BEGIN Provided information

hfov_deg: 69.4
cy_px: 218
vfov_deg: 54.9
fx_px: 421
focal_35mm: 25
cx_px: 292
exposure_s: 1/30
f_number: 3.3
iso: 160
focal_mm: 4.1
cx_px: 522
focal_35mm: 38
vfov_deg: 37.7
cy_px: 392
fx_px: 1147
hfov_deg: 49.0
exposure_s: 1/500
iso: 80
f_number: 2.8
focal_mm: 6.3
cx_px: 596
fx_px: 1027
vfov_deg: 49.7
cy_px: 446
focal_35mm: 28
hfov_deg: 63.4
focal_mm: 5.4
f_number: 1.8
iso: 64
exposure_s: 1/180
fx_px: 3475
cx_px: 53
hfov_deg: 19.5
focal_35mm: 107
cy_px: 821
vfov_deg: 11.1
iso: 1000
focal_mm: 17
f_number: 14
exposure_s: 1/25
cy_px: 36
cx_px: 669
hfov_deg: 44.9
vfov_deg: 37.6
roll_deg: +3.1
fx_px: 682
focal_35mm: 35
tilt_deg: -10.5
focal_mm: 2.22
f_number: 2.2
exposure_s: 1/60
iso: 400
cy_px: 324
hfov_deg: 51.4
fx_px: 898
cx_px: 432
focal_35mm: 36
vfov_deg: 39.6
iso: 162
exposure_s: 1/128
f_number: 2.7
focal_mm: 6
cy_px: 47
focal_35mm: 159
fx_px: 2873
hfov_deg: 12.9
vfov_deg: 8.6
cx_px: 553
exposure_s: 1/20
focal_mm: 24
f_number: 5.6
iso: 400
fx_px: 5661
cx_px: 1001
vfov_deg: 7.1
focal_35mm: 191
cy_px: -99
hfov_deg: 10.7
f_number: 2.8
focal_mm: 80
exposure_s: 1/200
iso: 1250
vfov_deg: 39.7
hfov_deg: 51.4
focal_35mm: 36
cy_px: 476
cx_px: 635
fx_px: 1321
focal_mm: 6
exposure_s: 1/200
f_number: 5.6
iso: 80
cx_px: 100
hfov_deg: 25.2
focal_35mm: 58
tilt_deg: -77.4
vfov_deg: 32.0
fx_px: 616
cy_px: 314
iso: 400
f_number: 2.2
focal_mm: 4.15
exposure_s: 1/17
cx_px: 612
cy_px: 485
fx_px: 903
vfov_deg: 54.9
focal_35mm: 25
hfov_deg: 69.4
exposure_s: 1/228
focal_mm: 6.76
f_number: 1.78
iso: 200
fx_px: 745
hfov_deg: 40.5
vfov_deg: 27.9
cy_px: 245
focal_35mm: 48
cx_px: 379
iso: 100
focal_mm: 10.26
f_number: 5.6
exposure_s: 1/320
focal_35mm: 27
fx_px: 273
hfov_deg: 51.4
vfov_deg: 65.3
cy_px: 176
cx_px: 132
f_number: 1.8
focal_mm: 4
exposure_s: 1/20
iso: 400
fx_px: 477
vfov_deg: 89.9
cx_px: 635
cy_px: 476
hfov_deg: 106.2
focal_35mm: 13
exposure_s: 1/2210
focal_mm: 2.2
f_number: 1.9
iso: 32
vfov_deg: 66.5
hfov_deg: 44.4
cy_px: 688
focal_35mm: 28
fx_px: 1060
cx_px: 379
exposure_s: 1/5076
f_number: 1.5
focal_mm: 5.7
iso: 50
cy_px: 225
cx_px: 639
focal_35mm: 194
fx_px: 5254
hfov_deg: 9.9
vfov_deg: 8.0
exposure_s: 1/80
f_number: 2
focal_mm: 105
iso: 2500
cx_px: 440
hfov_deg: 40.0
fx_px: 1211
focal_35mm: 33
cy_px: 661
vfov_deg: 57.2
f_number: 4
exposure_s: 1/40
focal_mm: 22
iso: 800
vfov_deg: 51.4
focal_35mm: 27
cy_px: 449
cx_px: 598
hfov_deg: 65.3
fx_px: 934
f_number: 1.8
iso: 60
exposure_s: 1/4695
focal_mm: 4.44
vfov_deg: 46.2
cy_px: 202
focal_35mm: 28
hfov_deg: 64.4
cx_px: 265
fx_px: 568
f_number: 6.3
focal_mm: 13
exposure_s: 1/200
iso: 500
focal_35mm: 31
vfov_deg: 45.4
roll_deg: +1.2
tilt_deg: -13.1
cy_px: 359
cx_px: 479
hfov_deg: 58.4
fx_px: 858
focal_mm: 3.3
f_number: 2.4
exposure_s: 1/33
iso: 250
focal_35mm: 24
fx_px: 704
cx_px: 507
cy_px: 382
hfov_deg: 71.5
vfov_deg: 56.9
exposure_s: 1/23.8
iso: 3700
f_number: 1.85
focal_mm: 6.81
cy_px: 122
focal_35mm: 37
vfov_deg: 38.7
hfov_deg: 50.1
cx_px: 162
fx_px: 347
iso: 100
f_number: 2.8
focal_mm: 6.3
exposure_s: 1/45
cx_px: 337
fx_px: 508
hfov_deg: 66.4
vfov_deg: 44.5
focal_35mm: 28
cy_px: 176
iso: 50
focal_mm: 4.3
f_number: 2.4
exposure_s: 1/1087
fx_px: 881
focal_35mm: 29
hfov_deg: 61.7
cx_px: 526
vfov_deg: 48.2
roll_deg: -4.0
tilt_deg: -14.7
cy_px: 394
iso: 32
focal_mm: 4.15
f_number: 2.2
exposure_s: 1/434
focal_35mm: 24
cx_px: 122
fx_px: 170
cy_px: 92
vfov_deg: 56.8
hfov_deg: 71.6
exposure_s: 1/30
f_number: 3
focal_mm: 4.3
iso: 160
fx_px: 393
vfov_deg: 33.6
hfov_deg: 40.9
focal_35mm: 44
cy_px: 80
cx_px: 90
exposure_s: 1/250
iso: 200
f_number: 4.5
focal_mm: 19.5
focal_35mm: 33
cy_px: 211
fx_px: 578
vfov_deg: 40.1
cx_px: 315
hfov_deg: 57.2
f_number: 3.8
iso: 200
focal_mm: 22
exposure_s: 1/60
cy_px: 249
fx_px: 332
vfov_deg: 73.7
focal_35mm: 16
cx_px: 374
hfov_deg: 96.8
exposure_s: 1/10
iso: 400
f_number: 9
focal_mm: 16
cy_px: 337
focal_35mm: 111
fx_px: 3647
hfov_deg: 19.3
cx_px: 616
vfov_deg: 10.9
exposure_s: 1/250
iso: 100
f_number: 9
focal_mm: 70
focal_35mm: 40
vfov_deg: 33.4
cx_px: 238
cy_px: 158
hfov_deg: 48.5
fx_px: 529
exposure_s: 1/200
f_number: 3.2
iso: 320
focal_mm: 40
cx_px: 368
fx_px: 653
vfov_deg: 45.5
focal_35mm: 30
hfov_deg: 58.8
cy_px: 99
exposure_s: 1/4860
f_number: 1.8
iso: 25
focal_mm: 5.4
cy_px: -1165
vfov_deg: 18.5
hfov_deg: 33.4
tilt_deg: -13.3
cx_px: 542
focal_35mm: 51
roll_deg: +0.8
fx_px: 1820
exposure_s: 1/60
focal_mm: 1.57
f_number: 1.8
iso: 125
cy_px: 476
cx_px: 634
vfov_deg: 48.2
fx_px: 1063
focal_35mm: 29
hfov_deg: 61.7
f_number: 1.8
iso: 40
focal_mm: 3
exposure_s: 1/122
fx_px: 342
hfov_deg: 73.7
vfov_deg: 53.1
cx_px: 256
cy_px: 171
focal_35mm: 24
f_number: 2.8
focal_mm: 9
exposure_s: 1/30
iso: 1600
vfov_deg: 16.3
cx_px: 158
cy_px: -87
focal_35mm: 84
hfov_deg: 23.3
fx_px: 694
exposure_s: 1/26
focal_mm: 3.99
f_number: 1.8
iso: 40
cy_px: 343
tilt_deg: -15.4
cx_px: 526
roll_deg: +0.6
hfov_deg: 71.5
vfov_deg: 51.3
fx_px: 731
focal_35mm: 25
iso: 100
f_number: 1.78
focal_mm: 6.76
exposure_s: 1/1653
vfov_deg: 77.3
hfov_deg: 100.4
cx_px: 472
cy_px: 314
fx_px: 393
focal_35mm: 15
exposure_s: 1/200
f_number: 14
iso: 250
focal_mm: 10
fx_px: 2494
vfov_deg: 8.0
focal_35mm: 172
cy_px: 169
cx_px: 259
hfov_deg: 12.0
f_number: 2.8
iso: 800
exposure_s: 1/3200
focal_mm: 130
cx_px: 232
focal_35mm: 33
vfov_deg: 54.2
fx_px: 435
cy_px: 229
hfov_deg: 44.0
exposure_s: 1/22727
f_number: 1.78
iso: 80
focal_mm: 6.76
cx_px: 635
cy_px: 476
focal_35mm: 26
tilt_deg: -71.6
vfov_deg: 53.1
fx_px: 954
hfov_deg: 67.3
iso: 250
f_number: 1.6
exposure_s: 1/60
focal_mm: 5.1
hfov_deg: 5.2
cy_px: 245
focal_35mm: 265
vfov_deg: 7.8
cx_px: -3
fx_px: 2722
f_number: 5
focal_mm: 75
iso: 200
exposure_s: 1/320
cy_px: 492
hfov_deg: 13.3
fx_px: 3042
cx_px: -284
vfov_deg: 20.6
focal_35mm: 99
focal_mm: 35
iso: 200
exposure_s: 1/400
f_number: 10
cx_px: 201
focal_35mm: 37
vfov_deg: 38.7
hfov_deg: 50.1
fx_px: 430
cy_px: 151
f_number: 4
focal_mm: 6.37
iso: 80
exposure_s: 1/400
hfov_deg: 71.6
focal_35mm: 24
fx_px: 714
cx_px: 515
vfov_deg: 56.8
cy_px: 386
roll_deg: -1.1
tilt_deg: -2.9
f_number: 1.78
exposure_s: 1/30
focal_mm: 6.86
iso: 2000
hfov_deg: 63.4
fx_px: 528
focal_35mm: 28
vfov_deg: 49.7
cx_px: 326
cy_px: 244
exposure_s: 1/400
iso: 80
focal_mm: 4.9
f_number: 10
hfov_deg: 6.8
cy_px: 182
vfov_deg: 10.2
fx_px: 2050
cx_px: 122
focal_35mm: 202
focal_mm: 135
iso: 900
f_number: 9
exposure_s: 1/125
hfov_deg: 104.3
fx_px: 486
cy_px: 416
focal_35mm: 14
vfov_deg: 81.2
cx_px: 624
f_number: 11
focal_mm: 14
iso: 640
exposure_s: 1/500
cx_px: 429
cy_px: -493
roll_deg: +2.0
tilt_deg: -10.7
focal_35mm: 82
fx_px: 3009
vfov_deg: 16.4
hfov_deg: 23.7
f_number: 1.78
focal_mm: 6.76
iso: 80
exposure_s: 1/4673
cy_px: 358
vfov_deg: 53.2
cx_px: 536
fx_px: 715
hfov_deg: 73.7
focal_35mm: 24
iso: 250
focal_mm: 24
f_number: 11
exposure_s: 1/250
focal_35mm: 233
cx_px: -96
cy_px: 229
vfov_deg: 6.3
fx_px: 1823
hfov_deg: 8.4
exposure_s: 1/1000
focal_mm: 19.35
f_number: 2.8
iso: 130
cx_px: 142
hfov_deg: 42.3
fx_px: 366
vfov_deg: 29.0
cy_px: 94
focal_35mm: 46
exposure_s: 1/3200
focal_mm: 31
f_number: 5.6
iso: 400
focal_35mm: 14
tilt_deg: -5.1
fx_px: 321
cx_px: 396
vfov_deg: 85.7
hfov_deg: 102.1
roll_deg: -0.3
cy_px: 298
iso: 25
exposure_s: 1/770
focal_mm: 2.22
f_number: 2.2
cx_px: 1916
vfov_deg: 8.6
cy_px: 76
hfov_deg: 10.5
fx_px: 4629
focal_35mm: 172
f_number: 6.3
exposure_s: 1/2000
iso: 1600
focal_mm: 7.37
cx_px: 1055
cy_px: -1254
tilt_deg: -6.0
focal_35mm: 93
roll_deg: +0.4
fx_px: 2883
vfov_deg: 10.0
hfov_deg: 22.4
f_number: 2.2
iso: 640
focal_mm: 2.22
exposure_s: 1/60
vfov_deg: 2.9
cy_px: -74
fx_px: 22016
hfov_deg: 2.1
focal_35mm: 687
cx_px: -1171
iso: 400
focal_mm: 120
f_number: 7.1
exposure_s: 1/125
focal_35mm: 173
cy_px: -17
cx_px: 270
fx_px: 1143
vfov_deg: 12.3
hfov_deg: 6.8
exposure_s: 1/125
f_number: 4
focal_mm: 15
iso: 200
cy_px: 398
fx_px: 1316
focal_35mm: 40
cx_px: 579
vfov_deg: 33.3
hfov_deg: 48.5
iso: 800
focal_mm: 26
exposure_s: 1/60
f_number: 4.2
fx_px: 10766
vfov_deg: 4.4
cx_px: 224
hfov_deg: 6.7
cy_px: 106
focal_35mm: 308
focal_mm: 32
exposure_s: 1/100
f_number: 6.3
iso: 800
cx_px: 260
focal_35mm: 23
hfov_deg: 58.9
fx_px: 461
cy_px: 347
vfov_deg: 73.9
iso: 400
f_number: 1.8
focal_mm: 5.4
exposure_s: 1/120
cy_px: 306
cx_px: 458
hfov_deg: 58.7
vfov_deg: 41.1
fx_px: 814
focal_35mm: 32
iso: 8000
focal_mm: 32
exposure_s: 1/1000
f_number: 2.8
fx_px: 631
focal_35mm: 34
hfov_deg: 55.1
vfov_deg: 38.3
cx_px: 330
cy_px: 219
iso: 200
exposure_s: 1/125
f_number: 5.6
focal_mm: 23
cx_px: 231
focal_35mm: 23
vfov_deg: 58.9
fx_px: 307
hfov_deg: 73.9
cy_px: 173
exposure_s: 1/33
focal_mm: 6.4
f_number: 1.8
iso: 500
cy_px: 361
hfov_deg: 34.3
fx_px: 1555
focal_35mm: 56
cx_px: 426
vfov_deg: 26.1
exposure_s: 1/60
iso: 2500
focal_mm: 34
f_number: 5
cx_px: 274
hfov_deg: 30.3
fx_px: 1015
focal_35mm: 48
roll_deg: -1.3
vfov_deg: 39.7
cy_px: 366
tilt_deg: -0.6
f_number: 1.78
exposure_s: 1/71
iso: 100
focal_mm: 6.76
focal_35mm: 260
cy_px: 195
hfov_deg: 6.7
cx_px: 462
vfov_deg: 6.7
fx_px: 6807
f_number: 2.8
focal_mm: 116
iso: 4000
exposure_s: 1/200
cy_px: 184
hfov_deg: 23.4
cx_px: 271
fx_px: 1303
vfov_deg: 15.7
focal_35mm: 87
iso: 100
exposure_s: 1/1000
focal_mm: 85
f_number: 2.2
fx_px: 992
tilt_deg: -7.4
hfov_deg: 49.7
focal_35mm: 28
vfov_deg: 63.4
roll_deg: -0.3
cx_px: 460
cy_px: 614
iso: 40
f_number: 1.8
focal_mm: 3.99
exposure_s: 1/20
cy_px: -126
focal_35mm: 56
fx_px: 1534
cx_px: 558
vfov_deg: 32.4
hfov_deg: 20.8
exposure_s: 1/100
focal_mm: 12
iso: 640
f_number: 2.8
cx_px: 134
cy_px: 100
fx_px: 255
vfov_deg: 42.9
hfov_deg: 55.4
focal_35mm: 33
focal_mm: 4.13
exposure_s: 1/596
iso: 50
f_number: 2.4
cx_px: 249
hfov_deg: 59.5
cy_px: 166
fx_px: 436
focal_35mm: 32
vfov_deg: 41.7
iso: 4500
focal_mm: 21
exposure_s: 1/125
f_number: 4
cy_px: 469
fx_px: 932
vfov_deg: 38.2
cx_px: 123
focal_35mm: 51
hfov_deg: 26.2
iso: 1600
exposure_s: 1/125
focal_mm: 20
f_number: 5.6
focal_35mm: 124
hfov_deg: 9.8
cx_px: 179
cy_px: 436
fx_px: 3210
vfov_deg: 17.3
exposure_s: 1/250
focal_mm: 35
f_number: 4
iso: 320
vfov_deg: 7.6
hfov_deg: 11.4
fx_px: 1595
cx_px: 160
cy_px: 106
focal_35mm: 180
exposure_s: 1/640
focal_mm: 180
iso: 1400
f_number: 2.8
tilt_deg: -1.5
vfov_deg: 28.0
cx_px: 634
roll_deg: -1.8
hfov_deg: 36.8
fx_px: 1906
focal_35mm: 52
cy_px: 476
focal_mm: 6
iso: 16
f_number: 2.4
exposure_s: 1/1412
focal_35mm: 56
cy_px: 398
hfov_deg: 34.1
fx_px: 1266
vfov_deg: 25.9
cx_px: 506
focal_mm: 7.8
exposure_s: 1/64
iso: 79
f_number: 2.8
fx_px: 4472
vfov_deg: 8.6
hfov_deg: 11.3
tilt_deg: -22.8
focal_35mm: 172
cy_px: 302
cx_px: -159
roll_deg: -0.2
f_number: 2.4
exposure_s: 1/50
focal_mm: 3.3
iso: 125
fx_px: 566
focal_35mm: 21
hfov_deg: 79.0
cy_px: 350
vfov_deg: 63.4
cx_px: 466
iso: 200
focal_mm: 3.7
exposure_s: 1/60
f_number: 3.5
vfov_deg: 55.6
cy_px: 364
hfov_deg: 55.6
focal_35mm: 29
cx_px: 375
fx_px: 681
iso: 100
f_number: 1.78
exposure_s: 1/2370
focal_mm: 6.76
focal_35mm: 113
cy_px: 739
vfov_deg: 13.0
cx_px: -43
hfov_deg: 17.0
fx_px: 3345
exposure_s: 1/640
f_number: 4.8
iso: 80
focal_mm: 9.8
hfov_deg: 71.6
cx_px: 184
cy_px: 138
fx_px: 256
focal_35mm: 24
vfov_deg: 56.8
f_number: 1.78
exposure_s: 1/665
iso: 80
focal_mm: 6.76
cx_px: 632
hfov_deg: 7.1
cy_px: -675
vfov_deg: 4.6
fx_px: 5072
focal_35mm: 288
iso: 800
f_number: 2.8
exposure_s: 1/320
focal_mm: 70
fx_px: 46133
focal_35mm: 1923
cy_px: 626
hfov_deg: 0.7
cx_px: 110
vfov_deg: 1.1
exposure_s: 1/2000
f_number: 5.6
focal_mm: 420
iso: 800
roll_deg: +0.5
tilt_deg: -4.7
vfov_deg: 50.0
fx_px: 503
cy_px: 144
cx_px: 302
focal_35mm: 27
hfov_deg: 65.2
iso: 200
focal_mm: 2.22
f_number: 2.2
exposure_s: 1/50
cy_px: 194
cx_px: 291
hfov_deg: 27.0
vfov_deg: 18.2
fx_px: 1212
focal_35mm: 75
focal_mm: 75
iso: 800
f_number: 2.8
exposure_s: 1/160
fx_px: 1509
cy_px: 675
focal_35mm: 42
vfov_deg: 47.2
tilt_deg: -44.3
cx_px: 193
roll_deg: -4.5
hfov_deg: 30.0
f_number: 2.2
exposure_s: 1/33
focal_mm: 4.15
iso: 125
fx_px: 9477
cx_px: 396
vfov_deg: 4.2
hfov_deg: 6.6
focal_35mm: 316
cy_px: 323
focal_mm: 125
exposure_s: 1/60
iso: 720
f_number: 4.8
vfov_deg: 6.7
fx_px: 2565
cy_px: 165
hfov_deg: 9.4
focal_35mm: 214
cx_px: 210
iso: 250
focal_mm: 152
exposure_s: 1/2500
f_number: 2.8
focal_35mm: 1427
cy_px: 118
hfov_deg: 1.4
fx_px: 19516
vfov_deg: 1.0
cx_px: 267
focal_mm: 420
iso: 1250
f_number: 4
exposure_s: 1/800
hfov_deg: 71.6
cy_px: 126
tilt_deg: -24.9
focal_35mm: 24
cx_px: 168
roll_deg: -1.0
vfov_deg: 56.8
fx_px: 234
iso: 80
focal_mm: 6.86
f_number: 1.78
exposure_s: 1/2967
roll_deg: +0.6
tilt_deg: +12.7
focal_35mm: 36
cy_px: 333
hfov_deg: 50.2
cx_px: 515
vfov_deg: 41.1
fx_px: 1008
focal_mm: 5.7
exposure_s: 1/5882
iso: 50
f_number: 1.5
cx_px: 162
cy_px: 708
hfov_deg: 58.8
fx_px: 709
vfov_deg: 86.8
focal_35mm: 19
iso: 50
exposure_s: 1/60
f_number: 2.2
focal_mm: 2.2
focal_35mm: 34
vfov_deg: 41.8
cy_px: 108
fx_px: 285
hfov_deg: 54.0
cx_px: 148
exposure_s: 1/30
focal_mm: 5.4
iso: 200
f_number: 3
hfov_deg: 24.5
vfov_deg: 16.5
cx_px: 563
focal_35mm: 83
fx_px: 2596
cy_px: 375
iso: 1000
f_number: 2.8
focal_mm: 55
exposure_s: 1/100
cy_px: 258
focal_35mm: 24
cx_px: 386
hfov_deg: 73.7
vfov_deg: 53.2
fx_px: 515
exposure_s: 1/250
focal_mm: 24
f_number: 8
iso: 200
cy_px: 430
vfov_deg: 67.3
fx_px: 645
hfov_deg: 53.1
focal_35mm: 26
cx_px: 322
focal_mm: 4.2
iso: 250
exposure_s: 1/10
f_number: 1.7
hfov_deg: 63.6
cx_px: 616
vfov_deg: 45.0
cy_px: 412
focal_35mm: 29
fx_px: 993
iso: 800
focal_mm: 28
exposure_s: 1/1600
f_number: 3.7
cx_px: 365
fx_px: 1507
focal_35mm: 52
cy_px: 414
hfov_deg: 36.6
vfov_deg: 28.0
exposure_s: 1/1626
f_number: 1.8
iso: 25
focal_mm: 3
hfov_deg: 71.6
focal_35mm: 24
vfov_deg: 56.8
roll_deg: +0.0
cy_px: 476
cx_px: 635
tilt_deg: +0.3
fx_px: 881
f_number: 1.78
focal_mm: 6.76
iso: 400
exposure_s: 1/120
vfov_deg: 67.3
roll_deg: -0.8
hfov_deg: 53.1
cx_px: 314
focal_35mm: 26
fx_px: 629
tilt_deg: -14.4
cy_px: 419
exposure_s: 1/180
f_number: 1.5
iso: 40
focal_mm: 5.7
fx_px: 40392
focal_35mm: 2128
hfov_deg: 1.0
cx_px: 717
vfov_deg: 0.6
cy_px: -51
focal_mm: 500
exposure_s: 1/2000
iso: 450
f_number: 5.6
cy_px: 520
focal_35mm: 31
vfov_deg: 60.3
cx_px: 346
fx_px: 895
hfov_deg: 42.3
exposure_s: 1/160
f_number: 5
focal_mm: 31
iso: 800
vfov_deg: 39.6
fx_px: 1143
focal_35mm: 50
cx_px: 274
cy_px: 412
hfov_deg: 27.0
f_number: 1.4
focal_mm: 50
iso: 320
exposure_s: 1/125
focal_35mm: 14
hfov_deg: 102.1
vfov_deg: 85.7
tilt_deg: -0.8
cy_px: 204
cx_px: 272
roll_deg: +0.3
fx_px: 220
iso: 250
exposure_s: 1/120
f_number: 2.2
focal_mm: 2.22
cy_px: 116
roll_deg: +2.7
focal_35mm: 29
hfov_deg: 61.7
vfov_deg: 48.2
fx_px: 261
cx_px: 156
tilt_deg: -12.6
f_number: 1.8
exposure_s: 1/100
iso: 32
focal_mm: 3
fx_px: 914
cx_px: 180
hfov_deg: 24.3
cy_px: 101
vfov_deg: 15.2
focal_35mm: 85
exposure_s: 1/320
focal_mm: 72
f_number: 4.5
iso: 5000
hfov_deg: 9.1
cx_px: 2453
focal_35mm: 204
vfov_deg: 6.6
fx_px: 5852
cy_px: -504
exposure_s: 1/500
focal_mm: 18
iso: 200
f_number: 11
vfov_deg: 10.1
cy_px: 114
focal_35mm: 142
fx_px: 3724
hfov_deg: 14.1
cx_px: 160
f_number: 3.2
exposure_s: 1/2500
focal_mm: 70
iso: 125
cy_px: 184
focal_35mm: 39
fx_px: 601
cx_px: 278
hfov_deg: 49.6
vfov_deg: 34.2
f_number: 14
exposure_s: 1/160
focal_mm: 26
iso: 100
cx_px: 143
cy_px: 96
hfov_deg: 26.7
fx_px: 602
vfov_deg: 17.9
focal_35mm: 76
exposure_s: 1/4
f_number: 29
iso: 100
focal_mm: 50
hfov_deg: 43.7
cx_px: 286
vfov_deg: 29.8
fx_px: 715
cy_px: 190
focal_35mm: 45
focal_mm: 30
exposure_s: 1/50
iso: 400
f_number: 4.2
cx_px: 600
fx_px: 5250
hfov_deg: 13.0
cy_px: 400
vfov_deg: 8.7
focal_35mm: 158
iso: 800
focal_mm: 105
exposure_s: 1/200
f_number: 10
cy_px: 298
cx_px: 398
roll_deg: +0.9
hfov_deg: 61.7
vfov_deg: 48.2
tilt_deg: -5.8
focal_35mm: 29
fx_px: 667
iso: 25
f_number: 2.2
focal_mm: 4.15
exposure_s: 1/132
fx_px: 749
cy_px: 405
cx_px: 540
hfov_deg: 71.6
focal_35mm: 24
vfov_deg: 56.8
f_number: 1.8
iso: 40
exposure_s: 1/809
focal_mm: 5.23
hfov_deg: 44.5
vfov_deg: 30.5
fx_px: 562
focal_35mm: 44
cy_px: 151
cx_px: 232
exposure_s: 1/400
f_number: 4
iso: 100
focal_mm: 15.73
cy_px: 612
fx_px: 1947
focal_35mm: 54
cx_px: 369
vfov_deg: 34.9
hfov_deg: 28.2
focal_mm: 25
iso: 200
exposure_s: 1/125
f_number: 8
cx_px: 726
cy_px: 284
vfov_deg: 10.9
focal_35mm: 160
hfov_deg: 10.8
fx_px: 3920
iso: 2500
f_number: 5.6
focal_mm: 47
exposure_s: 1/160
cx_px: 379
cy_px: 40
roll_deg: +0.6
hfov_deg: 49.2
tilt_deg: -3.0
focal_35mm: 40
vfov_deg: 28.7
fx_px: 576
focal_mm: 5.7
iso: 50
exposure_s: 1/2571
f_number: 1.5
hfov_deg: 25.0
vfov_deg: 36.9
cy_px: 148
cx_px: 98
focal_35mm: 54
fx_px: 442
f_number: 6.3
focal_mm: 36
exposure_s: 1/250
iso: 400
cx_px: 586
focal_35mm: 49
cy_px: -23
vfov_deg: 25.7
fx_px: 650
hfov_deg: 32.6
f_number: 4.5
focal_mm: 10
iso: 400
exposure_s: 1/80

END Provided information

**Task description**
Retype only this range exactly: the first line of the data through the line where "vfov_deg: 11.1" appears.

**Written solution**
hfov_deg: 69.4
cy_px: 218
vfov_deg: 54.9
fx_px: 421
focal_35mm: 25
cx_px: 292
exposure_s: 1/30
f_number: 3.3
iso: 160
focal_mm: 4.1
cx_px: 522
focal_35mm: 38
vfov_deg: 37.7
cy_px: 392
fx_px: 1147
hfov_deg: 49.0
exposure_s: 1/500
iso: 80
f_number: 2.8
focal_mm: 6.3
cx_px: 596
fx_px: 1027
vfov_deg: 49.7
cy_px: 446
focal_35mm: 28
hfov_deg: 63.4
focal_mm: 5.4
f_number: 1.8
iso: 64
exposure_s: 1/180
fx_px: 3475
cx_px: 53
hfov_deg: 19.5
focal_35mm: 107
cy_px: 821
vfov_deg: 11.1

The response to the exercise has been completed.